#clandestina48

Me tornei clandestina aos 17 anos. Nova, cheia de sonhos, cheia de planos para a vida. Não queria de nenhuma forma ter um filho, sempre me cuidei para que nada terminasse da forma que terminou. Porém, algo deu errado, tomei pílula do dia seguinte, como sempre quando eu vacilava com a camisinha. A verdade é e sempre foi única, eu transava com quem tivesse vontade, independente de quem fosse, homem ou mulher, se me desse prazer eu lá estava. Nunca fui de ser presa acorrentada em senhor, em ninguém.

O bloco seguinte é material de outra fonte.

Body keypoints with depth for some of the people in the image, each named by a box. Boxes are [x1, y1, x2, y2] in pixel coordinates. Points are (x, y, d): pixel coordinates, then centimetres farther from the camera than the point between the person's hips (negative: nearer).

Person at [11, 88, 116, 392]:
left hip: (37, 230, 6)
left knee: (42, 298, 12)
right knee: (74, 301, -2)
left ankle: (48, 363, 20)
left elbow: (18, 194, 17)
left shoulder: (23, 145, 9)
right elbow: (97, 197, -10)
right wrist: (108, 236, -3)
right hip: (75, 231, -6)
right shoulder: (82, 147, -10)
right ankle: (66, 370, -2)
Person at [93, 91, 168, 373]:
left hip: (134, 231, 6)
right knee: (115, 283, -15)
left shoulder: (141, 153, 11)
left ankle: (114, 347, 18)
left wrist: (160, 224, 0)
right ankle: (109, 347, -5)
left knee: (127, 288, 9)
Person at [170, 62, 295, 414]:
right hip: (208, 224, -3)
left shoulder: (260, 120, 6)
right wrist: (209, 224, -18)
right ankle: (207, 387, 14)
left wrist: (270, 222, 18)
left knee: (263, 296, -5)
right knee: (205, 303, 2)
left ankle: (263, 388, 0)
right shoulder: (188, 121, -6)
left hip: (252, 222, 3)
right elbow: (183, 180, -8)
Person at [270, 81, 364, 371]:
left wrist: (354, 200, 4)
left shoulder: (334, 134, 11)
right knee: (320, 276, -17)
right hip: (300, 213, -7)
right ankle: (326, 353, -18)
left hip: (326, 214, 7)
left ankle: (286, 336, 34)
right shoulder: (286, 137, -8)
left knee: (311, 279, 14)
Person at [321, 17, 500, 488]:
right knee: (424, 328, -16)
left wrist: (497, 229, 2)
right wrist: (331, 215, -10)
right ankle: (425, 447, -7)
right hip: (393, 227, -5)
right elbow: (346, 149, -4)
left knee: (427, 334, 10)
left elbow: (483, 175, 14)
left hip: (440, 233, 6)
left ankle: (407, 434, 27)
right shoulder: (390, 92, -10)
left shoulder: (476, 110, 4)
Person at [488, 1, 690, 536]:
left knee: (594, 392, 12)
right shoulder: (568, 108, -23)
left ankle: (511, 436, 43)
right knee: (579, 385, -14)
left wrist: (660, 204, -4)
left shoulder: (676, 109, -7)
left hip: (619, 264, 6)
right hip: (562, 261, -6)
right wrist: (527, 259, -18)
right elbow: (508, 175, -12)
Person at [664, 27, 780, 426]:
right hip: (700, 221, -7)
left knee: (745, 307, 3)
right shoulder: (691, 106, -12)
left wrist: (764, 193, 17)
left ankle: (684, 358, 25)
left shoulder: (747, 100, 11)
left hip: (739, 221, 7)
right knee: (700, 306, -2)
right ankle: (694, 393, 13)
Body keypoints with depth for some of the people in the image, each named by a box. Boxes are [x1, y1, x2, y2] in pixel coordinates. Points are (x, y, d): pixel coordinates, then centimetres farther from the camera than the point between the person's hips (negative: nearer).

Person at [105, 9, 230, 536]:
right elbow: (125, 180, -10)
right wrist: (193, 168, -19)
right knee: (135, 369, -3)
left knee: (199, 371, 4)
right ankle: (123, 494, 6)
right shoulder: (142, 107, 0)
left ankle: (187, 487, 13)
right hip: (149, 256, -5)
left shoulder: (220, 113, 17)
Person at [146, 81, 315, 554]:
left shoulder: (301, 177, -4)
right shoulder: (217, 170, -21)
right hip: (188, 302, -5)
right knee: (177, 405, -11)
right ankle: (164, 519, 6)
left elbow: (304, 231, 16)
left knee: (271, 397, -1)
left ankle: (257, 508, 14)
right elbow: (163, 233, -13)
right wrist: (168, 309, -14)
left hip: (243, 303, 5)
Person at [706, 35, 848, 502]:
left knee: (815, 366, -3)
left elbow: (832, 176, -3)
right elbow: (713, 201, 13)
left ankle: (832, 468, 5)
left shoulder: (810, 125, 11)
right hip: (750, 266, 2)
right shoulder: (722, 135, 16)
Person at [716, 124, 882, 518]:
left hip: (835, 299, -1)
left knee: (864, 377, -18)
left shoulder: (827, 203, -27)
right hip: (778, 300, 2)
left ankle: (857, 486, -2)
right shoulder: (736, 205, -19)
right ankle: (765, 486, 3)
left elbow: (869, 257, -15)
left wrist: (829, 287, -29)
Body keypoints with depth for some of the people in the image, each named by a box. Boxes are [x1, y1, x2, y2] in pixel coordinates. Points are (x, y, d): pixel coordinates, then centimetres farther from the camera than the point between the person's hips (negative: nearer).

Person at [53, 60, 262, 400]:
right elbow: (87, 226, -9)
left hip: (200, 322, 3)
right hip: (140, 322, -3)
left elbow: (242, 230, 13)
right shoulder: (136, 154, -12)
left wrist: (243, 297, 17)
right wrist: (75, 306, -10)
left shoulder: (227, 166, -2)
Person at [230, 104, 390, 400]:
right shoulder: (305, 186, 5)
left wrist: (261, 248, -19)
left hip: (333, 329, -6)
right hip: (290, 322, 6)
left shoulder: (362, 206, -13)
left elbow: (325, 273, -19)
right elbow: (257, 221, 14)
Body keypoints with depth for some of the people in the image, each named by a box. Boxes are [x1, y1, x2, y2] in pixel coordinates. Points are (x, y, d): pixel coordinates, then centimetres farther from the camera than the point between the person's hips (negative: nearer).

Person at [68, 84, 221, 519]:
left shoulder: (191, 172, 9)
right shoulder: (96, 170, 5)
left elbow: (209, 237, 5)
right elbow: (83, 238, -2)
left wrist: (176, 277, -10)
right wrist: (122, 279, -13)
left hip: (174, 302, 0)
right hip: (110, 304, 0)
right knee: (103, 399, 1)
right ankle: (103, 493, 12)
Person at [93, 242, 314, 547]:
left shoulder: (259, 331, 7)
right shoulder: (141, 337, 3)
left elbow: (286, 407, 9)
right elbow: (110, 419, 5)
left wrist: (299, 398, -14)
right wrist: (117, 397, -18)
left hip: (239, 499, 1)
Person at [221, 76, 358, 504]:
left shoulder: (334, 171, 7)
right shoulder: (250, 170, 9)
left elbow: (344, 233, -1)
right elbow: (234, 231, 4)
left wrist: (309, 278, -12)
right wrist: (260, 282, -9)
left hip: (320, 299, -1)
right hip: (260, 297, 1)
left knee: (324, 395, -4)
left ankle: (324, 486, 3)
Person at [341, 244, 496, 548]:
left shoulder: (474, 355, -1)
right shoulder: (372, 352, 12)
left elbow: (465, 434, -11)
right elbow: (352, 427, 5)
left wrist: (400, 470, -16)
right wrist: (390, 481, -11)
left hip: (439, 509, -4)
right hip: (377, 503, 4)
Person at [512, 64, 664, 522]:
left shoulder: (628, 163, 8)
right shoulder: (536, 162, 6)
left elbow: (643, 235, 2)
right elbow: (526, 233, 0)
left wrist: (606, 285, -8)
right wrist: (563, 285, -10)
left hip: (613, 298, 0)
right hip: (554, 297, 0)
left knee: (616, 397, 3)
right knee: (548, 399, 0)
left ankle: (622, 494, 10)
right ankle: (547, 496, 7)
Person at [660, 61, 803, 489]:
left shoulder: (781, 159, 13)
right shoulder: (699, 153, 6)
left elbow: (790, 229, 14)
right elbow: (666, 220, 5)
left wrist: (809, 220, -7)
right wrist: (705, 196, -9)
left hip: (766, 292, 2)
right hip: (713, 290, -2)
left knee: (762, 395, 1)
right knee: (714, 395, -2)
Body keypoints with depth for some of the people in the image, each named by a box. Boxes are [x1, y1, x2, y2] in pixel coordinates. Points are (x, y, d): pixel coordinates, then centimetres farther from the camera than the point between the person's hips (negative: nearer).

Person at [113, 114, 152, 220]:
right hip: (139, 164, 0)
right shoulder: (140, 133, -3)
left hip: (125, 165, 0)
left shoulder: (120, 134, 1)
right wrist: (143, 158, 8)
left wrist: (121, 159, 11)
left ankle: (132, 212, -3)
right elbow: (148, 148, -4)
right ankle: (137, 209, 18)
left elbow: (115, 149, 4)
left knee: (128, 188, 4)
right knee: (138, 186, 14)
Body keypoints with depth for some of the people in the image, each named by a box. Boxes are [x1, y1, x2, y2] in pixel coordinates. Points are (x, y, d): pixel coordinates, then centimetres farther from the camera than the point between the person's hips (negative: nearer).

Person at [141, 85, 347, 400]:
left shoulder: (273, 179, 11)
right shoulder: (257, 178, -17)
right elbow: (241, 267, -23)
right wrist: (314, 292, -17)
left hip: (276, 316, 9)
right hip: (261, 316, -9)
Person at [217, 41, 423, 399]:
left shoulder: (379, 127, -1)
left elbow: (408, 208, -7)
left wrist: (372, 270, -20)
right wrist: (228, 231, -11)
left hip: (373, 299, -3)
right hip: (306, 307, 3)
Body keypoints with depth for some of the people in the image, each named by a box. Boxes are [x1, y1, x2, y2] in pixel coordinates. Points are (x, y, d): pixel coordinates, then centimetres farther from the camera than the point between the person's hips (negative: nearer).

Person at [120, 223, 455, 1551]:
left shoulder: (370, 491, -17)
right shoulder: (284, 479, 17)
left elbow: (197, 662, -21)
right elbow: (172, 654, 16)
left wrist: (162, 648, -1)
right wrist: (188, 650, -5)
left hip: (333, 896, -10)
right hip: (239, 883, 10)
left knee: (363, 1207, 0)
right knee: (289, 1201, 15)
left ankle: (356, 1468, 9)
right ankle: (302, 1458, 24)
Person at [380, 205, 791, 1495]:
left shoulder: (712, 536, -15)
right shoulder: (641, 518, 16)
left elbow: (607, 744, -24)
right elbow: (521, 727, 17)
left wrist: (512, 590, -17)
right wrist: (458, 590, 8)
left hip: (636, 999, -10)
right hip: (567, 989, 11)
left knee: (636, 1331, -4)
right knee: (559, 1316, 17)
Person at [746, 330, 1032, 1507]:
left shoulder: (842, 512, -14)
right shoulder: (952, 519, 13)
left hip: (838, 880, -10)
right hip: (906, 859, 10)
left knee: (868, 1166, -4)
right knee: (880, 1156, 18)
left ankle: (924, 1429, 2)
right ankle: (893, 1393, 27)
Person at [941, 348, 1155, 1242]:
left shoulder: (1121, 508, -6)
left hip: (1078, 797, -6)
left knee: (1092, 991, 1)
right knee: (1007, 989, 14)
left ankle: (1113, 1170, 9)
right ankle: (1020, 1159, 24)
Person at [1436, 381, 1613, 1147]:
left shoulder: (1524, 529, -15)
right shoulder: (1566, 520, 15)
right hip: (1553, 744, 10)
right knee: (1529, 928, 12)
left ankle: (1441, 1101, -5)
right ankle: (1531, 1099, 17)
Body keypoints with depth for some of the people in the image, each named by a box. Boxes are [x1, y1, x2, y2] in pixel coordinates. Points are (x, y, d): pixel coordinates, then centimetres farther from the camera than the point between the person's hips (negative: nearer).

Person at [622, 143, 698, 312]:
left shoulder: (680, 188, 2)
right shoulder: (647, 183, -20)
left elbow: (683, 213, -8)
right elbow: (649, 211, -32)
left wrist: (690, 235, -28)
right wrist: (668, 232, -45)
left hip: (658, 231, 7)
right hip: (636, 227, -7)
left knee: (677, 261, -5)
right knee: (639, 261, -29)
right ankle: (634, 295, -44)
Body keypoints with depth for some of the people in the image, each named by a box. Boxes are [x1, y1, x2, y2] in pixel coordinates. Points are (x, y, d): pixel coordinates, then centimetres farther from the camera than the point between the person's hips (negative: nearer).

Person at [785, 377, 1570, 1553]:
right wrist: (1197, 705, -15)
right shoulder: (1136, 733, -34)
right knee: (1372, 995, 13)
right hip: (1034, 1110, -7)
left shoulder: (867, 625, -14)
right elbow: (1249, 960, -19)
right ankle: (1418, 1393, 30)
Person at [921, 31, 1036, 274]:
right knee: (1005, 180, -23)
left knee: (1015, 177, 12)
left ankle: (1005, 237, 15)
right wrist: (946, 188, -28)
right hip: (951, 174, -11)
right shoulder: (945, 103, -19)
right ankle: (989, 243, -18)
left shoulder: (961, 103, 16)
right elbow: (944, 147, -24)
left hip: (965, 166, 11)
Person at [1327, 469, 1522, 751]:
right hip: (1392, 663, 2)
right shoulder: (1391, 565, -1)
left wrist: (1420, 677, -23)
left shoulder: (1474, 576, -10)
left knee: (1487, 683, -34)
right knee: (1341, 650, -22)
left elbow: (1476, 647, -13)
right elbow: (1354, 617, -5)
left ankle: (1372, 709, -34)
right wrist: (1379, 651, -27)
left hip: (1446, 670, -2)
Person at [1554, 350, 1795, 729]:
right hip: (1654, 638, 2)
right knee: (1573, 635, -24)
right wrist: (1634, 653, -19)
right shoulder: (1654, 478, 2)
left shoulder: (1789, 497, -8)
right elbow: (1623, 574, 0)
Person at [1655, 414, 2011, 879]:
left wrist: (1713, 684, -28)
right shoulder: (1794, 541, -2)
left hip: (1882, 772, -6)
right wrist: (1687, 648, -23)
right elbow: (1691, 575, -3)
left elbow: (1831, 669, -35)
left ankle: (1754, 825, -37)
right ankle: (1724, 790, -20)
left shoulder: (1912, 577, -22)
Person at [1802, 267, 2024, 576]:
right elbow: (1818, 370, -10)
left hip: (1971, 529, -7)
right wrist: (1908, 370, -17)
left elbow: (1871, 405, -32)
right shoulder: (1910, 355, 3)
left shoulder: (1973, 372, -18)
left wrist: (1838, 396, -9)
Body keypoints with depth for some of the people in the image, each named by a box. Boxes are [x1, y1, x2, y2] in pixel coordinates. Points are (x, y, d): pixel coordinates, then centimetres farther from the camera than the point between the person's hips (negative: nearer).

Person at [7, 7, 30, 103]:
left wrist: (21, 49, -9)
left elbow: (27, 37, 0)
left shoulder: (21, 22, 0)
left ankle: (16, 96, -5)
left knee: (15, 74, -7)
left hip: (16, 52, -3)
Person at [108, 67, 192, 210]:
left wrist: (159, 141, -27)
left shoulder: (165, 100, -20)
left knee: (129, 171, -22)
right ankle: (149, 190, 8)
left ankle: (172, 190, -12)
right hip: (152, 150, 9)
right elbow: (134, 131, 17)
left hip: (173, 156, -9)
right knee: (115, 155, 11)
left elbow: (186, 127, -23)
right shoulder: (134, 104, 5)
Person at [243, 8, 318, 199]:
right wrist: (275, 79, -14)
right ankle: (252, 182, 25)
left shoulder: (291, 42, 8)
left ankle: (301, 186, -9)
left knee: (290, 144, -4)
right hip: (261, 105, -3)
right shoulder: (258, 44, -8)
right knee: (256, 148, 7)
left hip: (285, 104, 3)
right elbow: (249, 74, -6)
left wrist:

Certo dia eu estava na sala vendo um filme com meu irmão, à época com 16 anos. Meu pai chegou com absorventes para mim e para minha irmã, da mesma idade que eu, sim, somos gêmeas. Então ele disse uma frase que eu nunca mais vou esquecer “Minha filha toma aqui, com abas, sem abas, interno, noturno… Vê quais que você quer e da os outros para sua irmã. Sua menstruação já veio né, princesa?”.

Meu pai conhecia todo o meu ciclo, e também o de minha irmã. Naquele momento eu me olhei, observei meus peitos doidos e inchados e respondi “Não, meu pai, ela ainda não veio!”. Nossos olhares se cruzaram na sala e tenho certeza, que todos que lá estava pensaram “Fudeu!”. Eu trabalhava, fazendo lual nas praias do Rio e minha irmã fazendo raves. Em cinco minutos se olhando meu pai me olhou e disse “Filha, você esta gravida!”.

Minha irmã num pulo saiu correndo para o quarto dela, chorando horrores, e dizendo que não acreditava que nós duas estávamos gravidas juntas. É muita ironia do destino! Meu pai na mesmo hora ligou pra um amigo e disse “Eu consegui uma consulta com um amigo, e vocês duas, vão tirar essas crianças, muito mal se sustentam, muito mal compram a calcinha de vocês, se virem!”. Minha irmã pirada, queria a criança, queria ser mãe, mas ao mesmo tempo, ela tinha medo do futuro incerto. E eu? Bom, eu sabia que não queria filho, eu sabia que não estava pronta para ter uma criança agarrada no meu peito. Não estava pronta para acordar a madrugada inteira pra dar de mama e limpar cocô de criança.

Eu queria era passar a madrugada fumando baseado, que na época era a moda entre os jovens, só queria saber de reggae e de aplaudir o sol, mais nada. Mas quando fui falar com meu pai sobre o aborto, ele me disse que eu ia ter que me virar pra pagar. Um susto, eu não tinha esse dinheiro. Mas paguei, R$ 4 mil a vista. Chegando no local, era uma clínica aparentemente de estética normal…5 meninas aguardavam também… Nossa, todas elas pra fazer aborto!

Não acredito que ainda chama o aborto de ilegal! Ilegal pra quem? Muitas choravam, e eu lá firme como uma rocha… Chegou uma senhora com um jaleco e por baixo um vestido florido nas pontas. Todos lá pareciam felizes, tentando demonstrar que ali não era o fim. De forma alguma eu achava isso, ali era o começo e a continuação da minha vida.

Entramos e eu fui a quarta a entrar. Uma sala bem alegre, não era nada daquilo assustador que eu pensava. Tomei uma anestesia, que funcionou bastante. Fiquei sonolenta, mas não podia dormir. Quando acabou o médico me disse “Pronto minha jovem, já pode ir!”. Foi o meu alívio!

Sai dali ainda meio tonta e meio grogue, mas eu já estava acostumada. Mais tarde a noite sai para comemorar, fiquei bem, só com um pouco de dificuldade de andar, mas nada que pudesse me impedir de me fazer feliz. Minha irmã hoje em dia, está passando cada vez mais dificuldades com os filhos, sim dois meninos…Não aguentou, até por não saber quem era o pai e deu pra adoção.

Não a julgo por não saber quem era o pai, até porque eu mesma também não sabia. Mas e daí? Será que é tão errado ser clandestina? Claro que não. Hoje sou uma mulher independente, moro sozinha, sou uma cirurgiã, amo o meu trabalho e não me arrependo do meu passado!